-- Opening Marker --
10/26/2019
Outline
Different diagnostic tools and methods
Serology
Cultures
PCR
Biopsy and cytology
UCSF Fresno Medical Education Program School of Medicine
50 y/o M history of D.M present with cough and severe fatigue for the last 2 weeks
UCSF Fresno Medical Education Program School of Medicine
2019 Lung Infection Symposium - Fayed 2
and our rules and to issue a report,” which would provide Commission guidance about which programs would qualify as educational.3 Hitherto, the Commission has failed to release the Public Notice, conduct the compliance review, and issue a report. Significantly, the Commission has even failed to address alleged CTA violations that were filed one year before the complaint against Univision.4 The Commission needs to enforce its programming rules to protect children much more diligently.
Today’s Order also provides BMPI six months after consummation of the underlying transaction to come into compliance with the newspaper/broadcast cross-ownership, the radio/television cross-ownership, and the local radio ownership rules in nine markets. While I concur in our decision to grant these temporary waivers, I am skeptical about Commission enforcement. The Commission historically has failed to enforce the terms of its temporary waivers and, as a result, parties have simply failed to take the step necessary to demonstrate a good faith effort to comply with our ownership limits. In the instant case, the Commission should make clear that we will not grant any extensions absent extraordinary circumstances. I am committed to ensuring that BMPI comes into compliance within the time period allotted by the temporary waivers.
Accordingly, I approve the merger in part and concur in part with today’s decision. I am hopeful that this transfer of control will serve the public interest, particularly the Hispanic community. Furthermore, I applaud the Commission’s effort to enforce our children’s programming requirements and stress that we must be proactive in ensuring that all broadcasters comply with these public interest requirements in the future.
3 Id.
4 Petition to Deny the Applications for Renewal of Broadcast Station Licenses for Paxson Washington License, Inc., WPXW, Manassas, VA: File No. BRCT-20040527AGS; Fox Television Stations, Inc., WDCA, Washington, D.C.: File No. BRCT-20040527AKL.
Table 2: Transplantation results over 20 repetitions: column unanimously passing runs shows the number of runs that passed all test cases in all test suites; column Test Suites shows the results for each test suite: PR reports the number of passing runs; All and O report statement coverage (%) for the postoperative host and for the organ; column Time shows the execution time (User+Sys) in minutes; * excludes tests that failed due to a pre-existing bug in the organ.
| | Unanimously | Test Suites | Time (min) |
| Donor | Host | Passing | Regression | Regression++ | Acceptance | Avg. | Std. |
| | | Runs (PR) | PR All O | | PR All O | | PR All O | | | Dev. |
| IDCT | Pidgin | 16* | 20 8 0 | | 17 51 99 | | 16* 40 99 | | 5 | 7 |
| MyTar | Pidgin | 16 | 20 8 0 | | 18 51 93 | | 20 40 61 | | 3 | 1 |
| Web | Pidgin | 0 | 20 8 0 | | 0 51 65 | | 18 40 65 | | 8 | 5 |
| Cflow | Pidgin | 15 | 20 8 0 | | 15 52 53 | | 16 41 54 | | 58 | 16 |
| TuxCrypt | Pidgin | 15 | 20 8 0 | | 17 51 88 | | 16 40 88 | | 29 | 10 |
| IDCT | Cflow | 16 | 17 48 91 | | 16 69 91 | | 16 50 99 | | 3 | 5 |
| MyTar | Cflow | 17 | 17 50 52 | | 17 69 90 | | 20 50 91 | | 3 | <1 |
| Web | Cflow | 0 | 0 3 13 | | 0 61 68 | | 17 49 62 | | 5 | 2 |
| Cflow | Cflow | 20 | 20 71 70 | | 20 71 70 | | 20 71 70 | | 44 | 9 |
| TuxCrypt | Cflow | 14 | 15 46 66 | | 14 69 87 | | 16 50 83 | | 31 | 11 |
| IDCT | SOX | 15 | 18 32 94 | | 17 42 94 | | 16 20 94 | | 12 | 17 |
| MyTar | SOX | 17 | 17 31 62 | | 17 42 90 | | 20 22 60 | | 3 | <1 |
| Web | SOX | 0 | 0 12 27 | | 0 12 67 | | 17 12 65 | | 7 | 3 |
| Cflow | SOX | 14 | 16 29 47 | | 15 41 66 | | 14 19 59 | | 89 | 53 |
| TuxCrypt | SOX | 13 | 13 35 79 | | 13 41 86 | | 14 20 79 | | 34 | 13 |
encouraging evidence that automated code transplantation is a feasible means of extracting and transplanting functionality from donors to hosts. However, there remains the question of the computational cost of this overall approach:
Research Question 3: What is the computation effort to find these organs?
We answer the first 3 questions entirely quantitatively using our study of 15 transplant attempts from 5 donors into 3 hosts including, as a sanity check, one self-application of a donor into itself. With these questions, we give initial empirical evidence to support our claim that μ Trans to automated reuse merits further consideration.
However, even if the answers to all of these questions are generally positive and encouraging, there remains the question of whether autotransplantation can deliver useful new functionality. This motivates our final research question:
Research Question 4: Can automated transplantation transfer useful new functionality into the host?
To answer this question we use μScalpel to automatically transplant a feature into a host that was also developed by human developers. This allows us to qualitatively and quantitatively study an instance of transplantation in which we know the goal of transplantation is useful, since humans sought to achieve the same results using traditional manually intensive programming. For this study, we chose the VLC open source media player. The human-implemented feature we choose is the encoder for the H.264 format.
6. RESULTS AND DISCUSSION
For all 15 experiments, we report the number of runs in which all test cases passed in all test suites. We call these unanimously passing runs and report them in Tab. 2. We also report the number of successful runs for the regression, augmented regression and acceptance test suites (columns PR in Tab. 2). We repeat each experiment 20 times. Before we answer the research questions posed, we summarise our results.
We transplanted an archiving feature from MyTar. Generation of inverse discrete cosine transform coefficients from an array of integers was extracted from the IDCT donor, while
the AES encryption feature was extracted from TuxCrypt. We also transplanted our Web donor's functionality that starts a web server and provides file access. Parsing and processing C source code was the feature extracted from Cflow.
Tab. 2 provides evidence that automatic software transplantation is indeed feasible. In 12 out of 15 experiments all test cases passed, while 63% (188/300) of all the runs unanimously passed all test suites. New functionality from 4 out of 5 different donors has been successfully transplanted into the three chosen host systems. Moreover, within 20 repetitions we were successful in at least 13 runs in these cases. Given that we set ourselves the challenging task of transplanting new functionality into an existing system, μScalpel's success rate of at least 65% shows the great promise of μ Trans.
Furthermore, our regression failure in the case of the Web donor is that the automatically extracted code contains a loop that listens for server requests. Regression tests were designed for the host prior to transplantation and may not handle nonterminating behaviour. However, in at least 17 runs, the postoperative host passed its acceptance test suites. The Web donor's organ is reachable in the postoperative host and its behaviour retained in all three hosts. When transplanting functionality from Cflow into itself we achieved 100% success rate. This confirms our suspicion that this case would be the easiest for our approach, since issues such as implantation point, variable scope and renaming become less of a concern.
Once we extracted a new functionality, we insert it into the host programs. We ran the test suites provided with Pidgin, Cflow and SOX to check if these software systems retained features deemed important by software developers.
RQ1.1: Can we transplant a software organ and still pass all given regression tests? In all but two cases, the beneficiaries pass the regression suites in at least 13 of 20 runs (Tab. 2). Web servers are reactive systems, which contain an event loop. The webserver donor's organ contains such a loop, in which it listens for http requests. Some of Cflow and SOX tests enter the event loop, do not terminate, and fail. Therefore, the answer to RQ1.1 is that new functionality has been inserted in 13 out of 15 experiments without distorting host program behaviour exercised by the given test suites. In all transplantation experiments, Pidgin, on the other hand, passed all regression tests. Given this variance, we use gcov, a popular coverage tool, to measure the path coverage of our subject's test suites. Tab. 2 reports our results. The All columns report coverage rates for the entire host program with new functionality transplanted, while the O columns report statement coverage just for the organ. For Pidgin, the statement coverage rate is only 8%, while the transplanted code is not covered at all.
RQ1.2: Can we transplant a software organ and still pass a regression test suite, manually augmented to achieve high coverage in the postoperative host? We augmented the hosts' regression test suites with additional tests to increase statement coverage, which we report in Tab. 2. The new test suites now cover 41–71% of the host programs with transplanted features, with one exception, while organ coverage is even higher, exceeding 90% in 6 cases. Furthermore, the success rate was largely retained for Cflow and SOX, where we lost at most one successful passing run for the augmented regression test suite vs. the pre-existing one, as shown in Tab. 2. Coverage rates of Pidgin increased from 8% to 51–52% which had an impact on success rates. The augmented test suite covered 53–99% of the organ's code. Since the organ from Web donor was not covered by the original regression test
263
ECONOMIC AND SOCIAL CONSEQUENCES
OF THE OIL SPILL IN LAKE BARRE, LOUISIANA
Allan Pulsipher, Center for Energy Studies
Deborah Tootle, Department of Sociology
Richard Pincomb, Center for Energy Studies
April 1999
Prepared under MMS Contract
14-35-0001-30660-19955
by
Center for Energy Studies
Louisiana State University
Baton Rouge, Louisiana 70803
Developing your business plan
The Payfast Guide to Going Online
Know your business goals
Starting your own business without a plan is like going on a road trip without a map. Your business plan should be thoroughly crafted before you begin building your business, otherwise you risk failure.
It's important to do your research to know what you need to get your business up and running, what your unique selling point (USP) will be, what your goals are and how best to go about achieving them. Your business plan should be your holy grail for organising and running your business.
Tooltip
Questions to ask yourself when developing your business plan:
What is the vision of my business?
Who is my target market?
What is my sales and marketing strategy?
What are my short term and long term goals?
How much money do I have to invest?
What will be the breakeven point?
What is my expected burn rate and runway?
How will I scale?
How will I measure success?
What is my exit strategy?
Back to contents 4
-- Closing Marker --
◆ About this task ◆
For each line above that contains the word "automated", make a copy.

◆ Solution for this problem ◆
encouraging evidence that automated code transplantation is a feasible means of extracting and transplanting functionality from donors to hosts. However, there remains the question of the computational cost of this overall approach:
We answer the first 3 questions entirely quantitatively using our study of 15 transplant attempts from 5 donors into 3 hosts including, as a sanity check, one self-application of a donor into itself. With these questions, we give initial empirical evidence to support our claim that μ Trans to automated reuse merits further consideration.
Research Question 4: Can automated transplantation transfer useful new functionality into the host?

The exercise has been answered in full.